Basically, this service trades the convenience of being at home but having to reheat and plate the food for convenience of having to drag yourself to a restaurant, pay for parking and a babysitter, to have everything prepared and cleaned up for you. Speaking of prep, it’s all very simple. If you can boil water and heat an oven, you’re pretty golden. Not all the instructions make equal sense or even work, though. For instance, the German food contained a packet with some mustard and pickles. Prep instructions said to leave the packet on the counter to thaw while the rest of the meal cooked. I’m not sure in what universe a pickle that’s frozen solid would thaw at room temperature in 20 minutes, but it’s not this one. Even with my intervening and cutting it up after about 10, we ended up eating a picklesicle.
Had I paid the same cost or a bit less for similar food, I’d have been pretty happy. Add in the convenience of it coming to me, and this business has a real winner of a concept. It’s a perfect service for a person with a budding interest in food that doesn’t want the hassle of tramping all across town to sample great food.
I find that as I browse menus, there are often one or two items in a particular menu that sound great and one that doesn’t appeal. In my perfect world, I’d get a pick list where I could substitute in a dessert – the most frequent offender of my interest – that I might not be interested in for another that I know I’ll love.
I’d also love to see a customer rating system on their site. It would make the selection process feel less daunting and blind.
It seems worth mentioning some shipping trouble that I had, both since it describes a potential issue with the service, but also how impressively the Pop Up Pantry service staff were at correcting and compensating for mistakes.

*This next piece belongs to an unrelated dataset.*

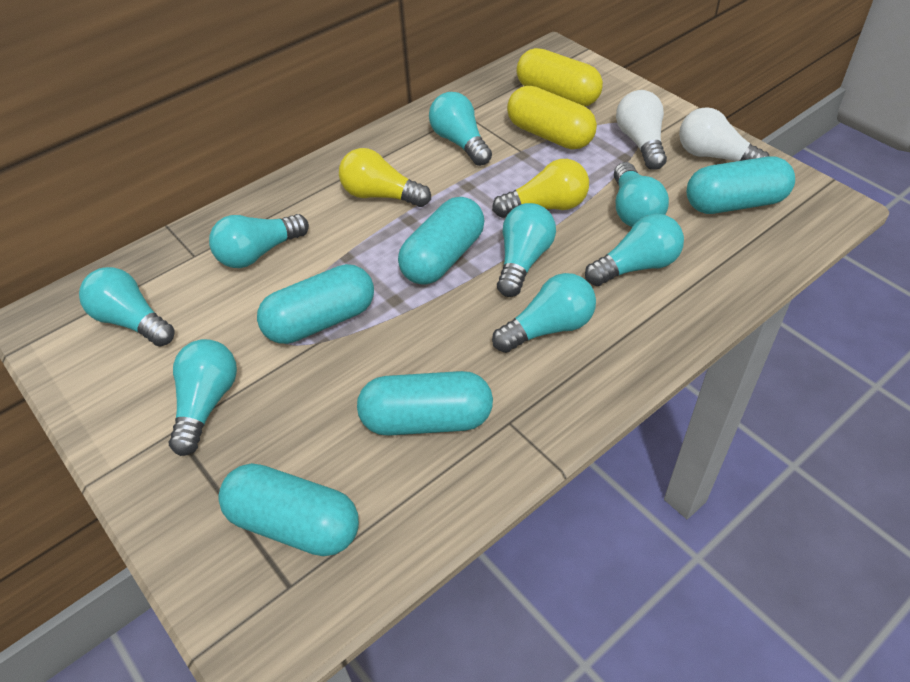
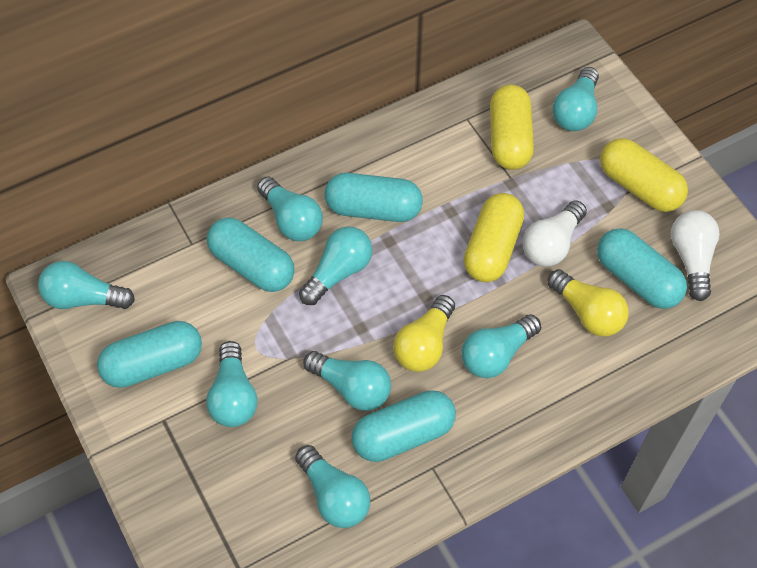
yellow capsule: [507,86,597,149] [517,48,603,106] = 2 -> [464,193,524,282] [490,84,534,170] [600,138,688,212] = 3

I scheduled the first delivery for a Friday and got a confirmation of the order, but no tracking information. On 5pm the day of the expected delivery, I called to see if there was a problem. It turned out there was – the order had never been shipped, though I’d heard nothing about it until I called. They apologized profusely and rescheduled me for the following Wednesday after giving me a credit for my inconvenience.
I didn’t receive a confirmation email of the change or tracking information for the second attempt either. I called the day of the delivery early to check on the status, and the same problems were going on. The service Escoffier mentioned that the Masterchef meal that I’d ordered was coming from a satellite location that was having trouble in general. He refunded the order, added an additional credit for two full dinners, and recommended that I make a different selection. When I mentioned that I would do so, but that was I slightly disappointed in having to switch because I was excited to try the bourbon pecan bacon tart, he added that dessert to my order for free.

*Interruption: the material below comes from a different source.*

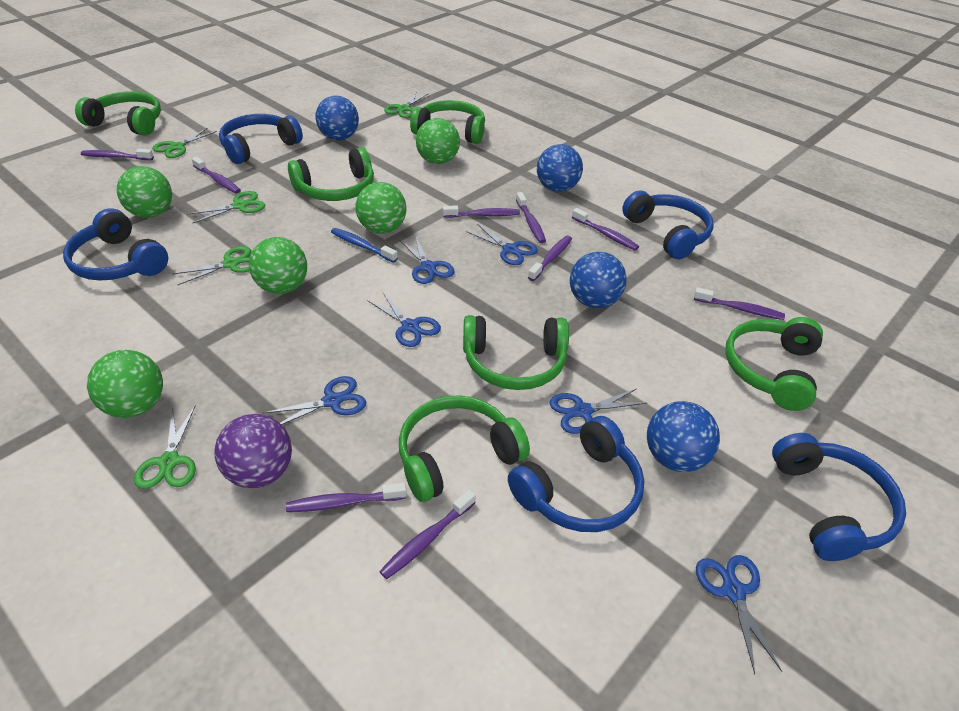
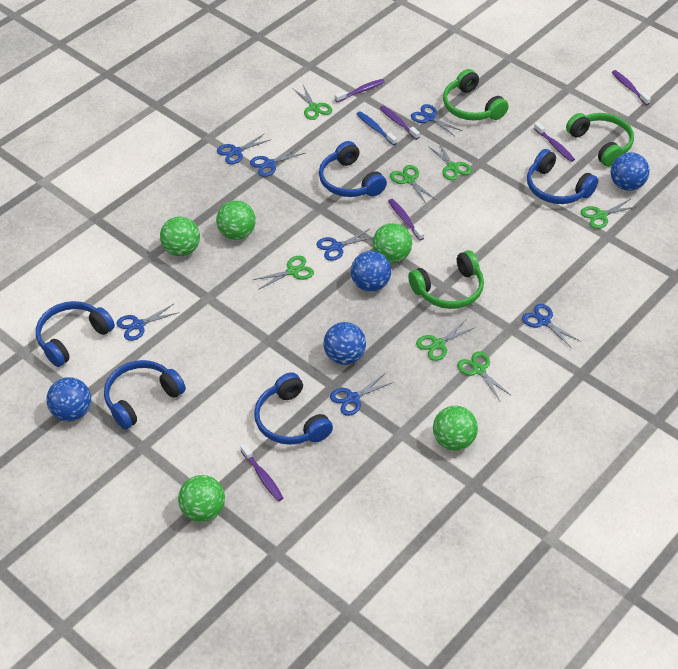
blue scissors: [263,376,366,425] [367,293,441,347] [400,235,455,284] [466,224,538,265] [549,389,647,434] [696,555,782,674] = 6 -> [117,304,180,341] [217,133,272,164] [250,146,305,177] [316,229,373,261] [330,374,394,416] [411,104,463,136] [522,304,580,347] = 7
green headphones: [75,91,161,136] [288,147,374,201] [399,395,530,502] [410,100,485,144] [463,315,569,390] [725,317,823,411] = 6 -> [408,250,484,309] [443,69,509,121] [566,113,634,167] = 3
green scissors: [134,405,196,489] [152,128,217,158] [173,246,251,285] [187,191,265,223] [384,92,429,118] = 5 -> [253,256,314,290] [292,85,332,120] [390,165,437,204] [416,320,476,361] [428,142,472,180] [457,351,512,401] [581,199,638,229] = 7
purple ball: [214,414,292,488] = 1 -> none = 0
purple toothbrush: [81,149,154,160] [192,157,241,193] [286,483,407,512] [379,489,476,579] [443,205,520,218] [516,192,546,243] [528,236,572,281] [572,208,639,250] [694,287,785,320] = 9 -> [240,444,283,501] [335,79,385,103] [380,106,420,140] [388,199,424,241] [534,122,575,162] [612,70,651,105] = 6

What could they have done better? Open communication would have taken care of most of the trouble. After the first missed shipment, my knowing that there was a problem with the shipper and facility creating the food might have led me to make another meal choice. There also needs to be some way of setting an alert for shipments that are scheduled but do not go out so that those customers can be alerted and arrangements made. Both times I had to reach out to resolve a problem that it feels like Pop-Up Pantry should have been aware of, but clearly were not.
That said, it’s refreshing to deal with a company who realizes that lapses in service deserve compensation, especially when the service in question is a bit of a luxury. While the initial responses may have left a bit to desire, the disposition of the entire shipping experience was a net positive for me.
The final shipment went off without a hitch, as did the subsequent one. It seems that whatever problems might have existed have been handled now.